▶ [Task to carry out]:
Quote the following text on Swiss SMEs and bogus self-employment in full, word for word.

▶ [Page text]:
-*-
The fight of Swiss SMEs
against the bogus self-employment
of foreign providers

The draft from Brussels would only half-heartedly support the fight of Swiss SMEs against so-called self-employed workers, who have been crossing the border in droves after the introduction of the free movement of persons in order to work here at lower prices and under worse working conditions than the Swiss (point 14). The seven-day registration period required by the Swiss authorities to check whether a company is really self-employed is to be reduced to “a maximum of four working days”, although Switzerland would still be able to demand the relevant documents and, if necessary, a deposit. In this respect, Switzerland would not be bound by the EU law on the posting of workers or any amendments to it.
-*-
▶ [Information provided]:
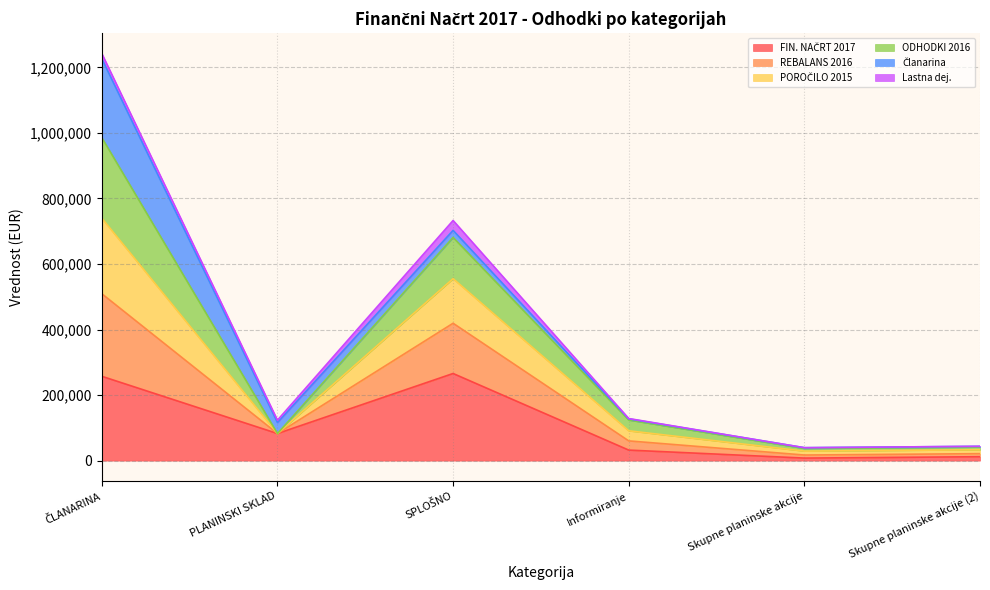

Does the chart have visible grid lines?

Yes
-*-
▶ [Response below]:
The fight of Swiss SMEs
against the bogus self-employment
of foreign providers

The draft from Brussels would only half-heartedly support the fight of Swiss SMEs against so-called self-employed workers, who have been crossing the border in droves after the introduction of the free movement of persons in order to work here at lower prices and under worse working conditions than the Swiss (point 14). The seven-day registration period required by the Swiss authorities to check whether a company is really self-employed is to be reduced to “a maximum of four working days”, although Switzerland would still be able to demand the relevant documents and, if necessary, a deposit. In this respect, Switzerland would not be bound by the EU law on the posting of workers or any amendments to it.